HOW TO EVALUATE A DIAMOND
"The four C’s rule"

A diamond is evaluated through four different characteristics which can be combined in several ways changing the value of the gemstone. Here you are the “four C’s rule”.

1) Carat

The weight (and therefore the size) of a diamond, as all the gemstones, is measured in carats. The word originates from the seeds of the carob tree. In fact, those seeds were traditionally used to weigh diamonds. Later, a unique system was defined and one carat was set as 0.2 grams (one fifth of gram).
A carat is divided in 100 points. Therefore, a diamond of 25 points weighs a quarter of a carat, which means 0.25 carats. Here you are some example the approximate size against weight.

2) Clarity

Almost all diamonds contain traces of not crystallized carbon. In fact, diamond originates from this element. The majority of these traces are not visible to the naked eye. They are called inclusions and are considered the diamond “fingerprints” that make every stone unique. At any rate, the less included the gemstone is, the rarer it is.
In the following paragraph we refer to the standard terminology of Confedorafi (Italian confederation of goldsmiths).
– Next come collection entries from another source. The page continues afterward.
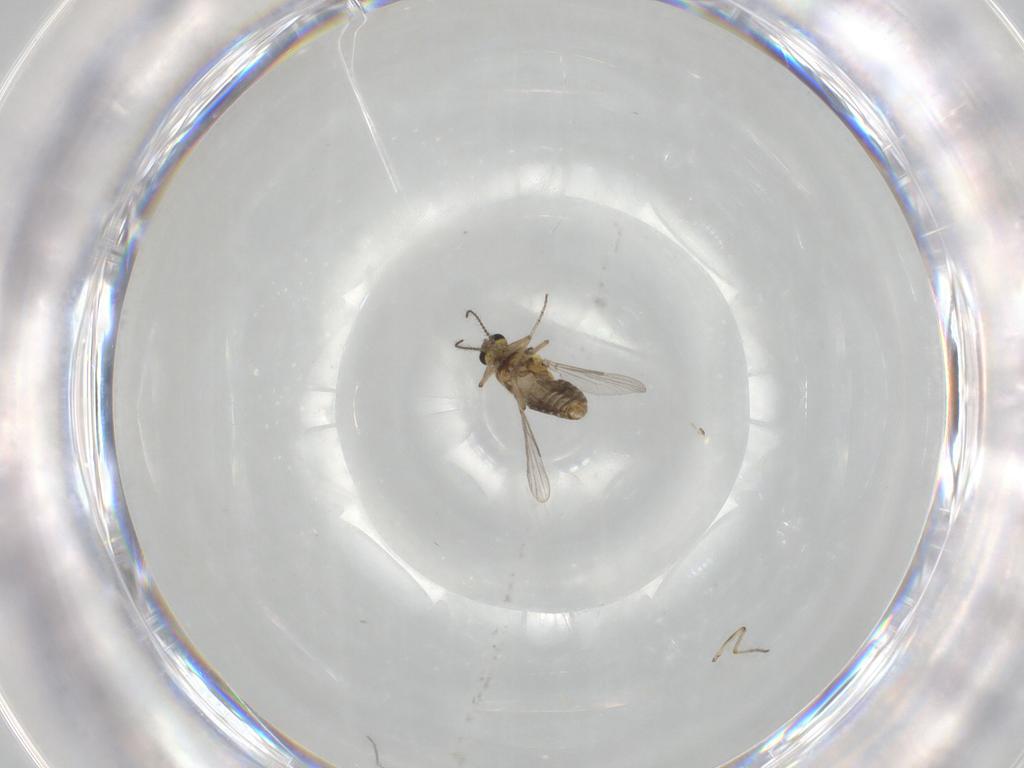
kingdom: Animalia
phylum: Arthropoda
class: Insecta
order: Diptera
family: Ceratopogonidae
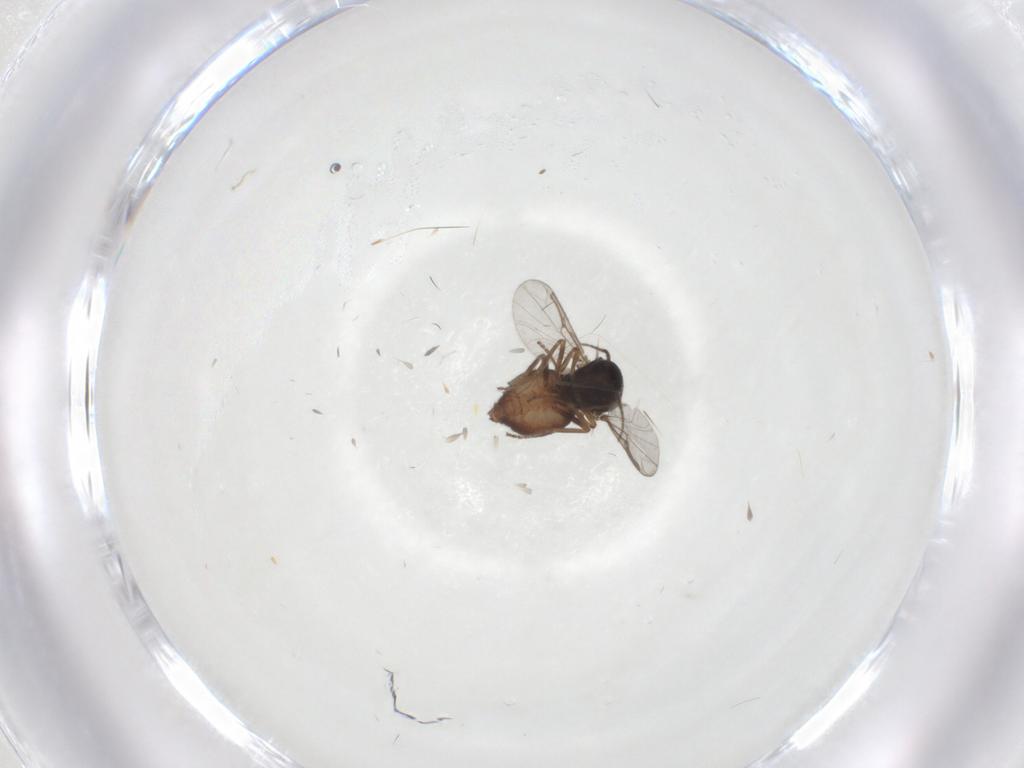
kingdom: Animalia
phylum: Arthropoda
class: Insecta
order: Diptera
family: Ceratopogonidae
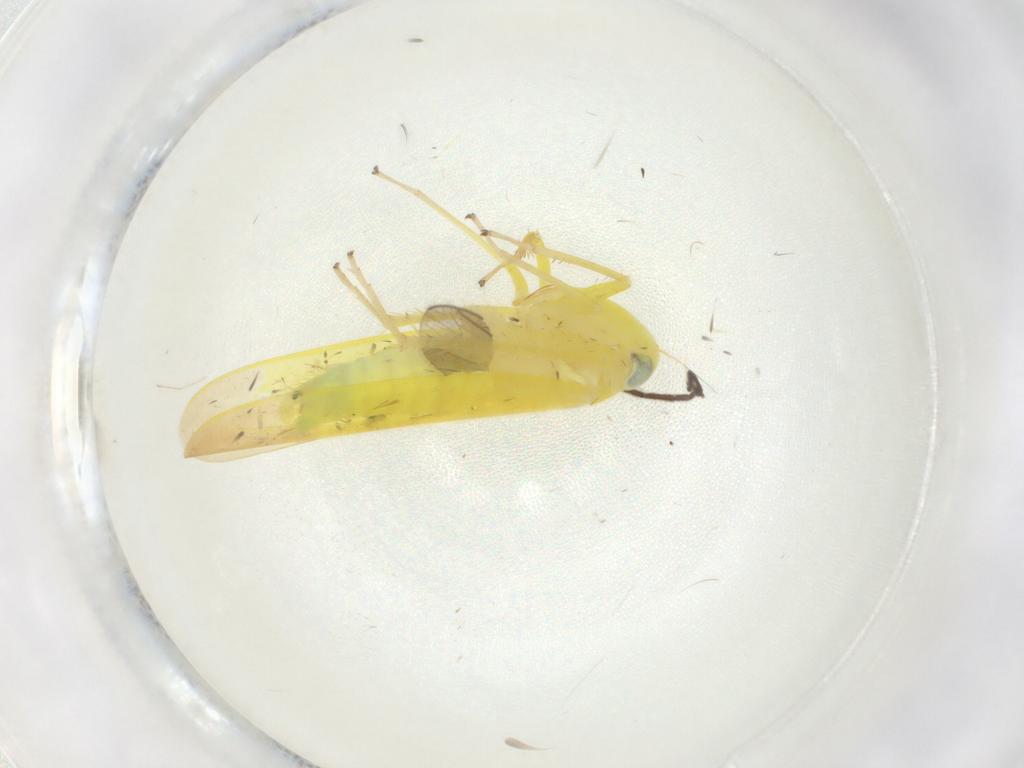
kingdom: Animalia
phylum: Arthropoda
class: Insecta
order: Hemiptera
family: Cicadellidae
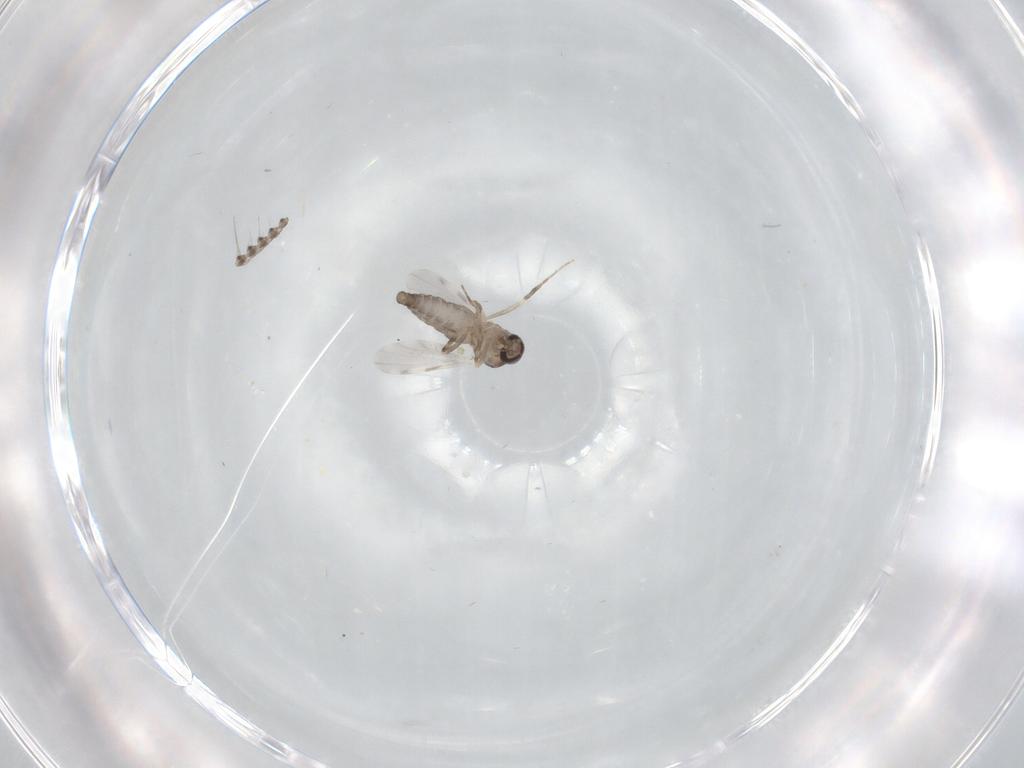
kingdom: Animalia
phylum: Arthropoda
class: Insecta
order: Diptera
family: Ceratopogonidae
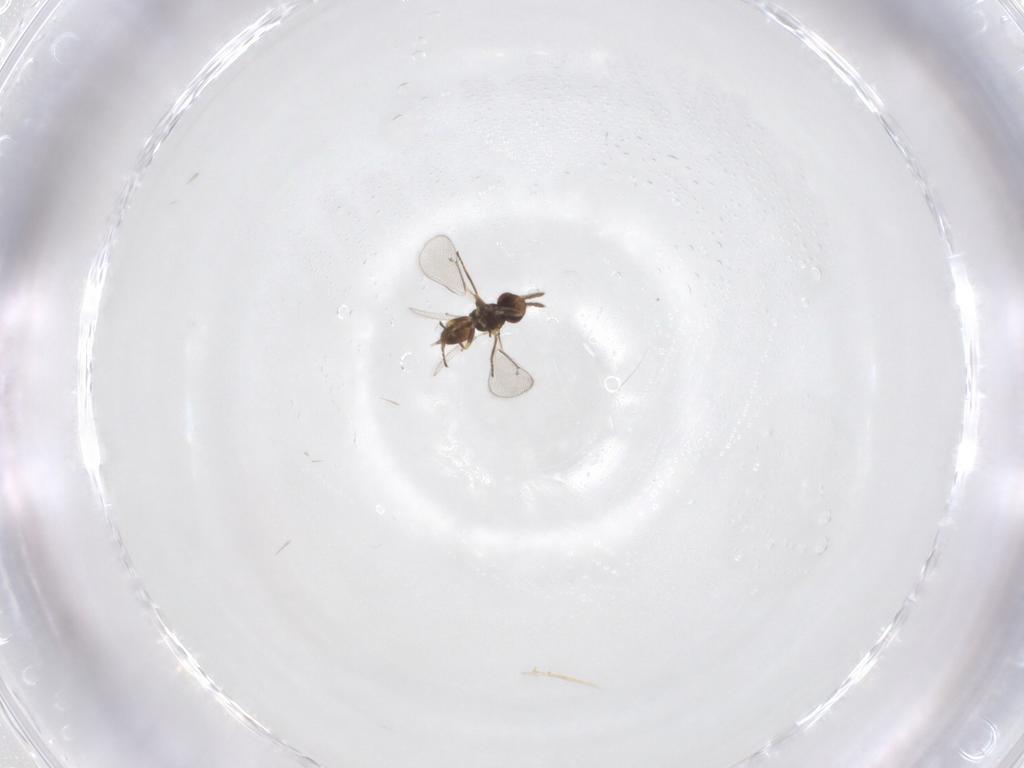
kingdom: Animalia
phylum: Arthropoda
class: Insecta
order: Hymenoptera
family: Eulophidae
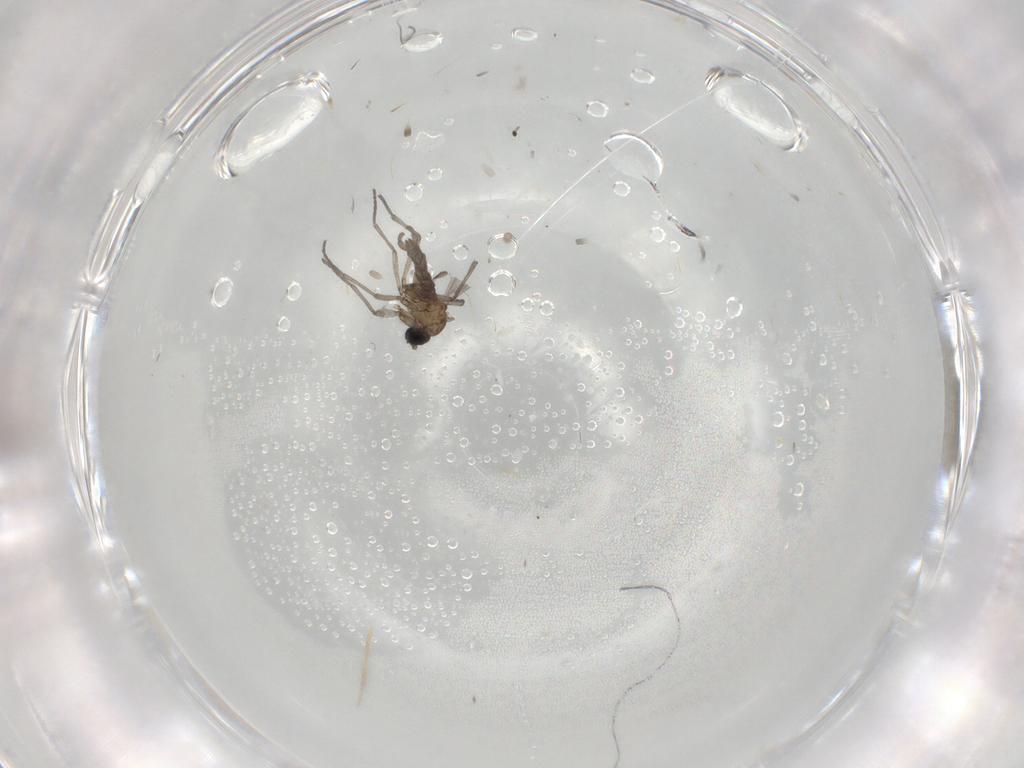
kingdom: Animalia
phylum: Arthropoda
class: Insecta
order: Diptera
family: Sciaridae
The term “clarity” is used to indicate how much the diamond has (or not has) imperfections. There are three main international systems to classify diamonds. GIA, CIBJO e HRD. A diamond without inclusions, both internally and externally, is classified FL (pure) by GIA system; other systems use the terms “loupe clean” or “internally pure”. However, the systems are equivalent for the grades under the top.
Here you are the clarity grading scale

  1. FL= Flawless. The diamond does not have any inclusion, neither internal nor external. It is referred to inclusions that are not visible, by an expert, under 10x magnification. It is the maximum level of clarity. Stones with this level of clarity are very rare and expensive.
  2. IF= Internally Flawless. The diamond does not have any internal inclusion visible, by an expert, under 10 x magnification. However, it could have very small external imperfections.
  3. VVS-1= Very Very Slightly included 1. It usually is a unique and very small inclusion visible, only by an expert, under 10x magnification.
  4. VVS-2= Very Very Slightly included 2. Very small inclusions visible, only by an expert, under 10x magnification.
  5. VS-1= Very Slightly included 1. Very small inclusions visible under 10x magnification.
  6. VS-2= Very Slightly included 2. More than one very small inclusion visible under 10x magnification.
  7. SI-1= Slightly Included 1. Small inclusions visible under 10x magnification.
  8. SI-2= Slightly Included 2. More than one small inclusion visible under 10x magnification.
  9. SI-3= Slightly Included 3. Inclusions are visible, by an expert, to the naked eye.
  10. I-1= Included 1. Inclusions are visible to the naked eye.
  11. I-2= Included. There are many inclusions that are easily noticeable to the naked eye, reducing the diamond brilliance.
  12. I-3= Included. There are many inclusions that are easily noticeable to the naked eye, reducing the diamond brilliance and threatening its structure. The diamond will be more fragile.


3) Colour

Sometimes people are astonished in learning that diamonds can cover the entire colour spectrum. However, the majority of gems look slightly yellow or brown, although there are very rare diamonds that are defined colourless.
Even rarer are those diamonds that naturally have a well defined colour. These diamonds are called “fancy”. Among them, the most common colours are green, red, blue or amber.

4) Cut

Among the “four C” the cut is the one that can be mainly influenced by the human being. The others are solely influenced by nature. The ability of the diamond cutter discloses the gem beauty because the cut deeply influences the stone sparkle and focus.
As a matter of facts, it is the cut that allows the diamond to emanate all the light.

  1. 1. In a well cut diamond the light is reflected by the pavilion facets to make it coming out the upper part of the stone.
  2. 2. If the pavilion is too deep a part of the light is lost because it comes out the opposite side of the same pavilion.
  3. 3. If the pavilion is too flat, the light comes out without being reflected..

Precision and refinement of a diamond cut determine its brilliance, focus and beauty.

The choice of the cut shape is decided by the diamond cutter studying the shape of the raw diamond.

On the buyer side the cut is just a matter of individual taste; his or her choice is limited only by the diamond cutter’s ability and imagination.

The most common and well-known cut is the brilliant shape, however there are several other shapes; from the most common, such as marquise, drop (or pear), emerald, oval, baguette and heart; to the most imaginative and creative.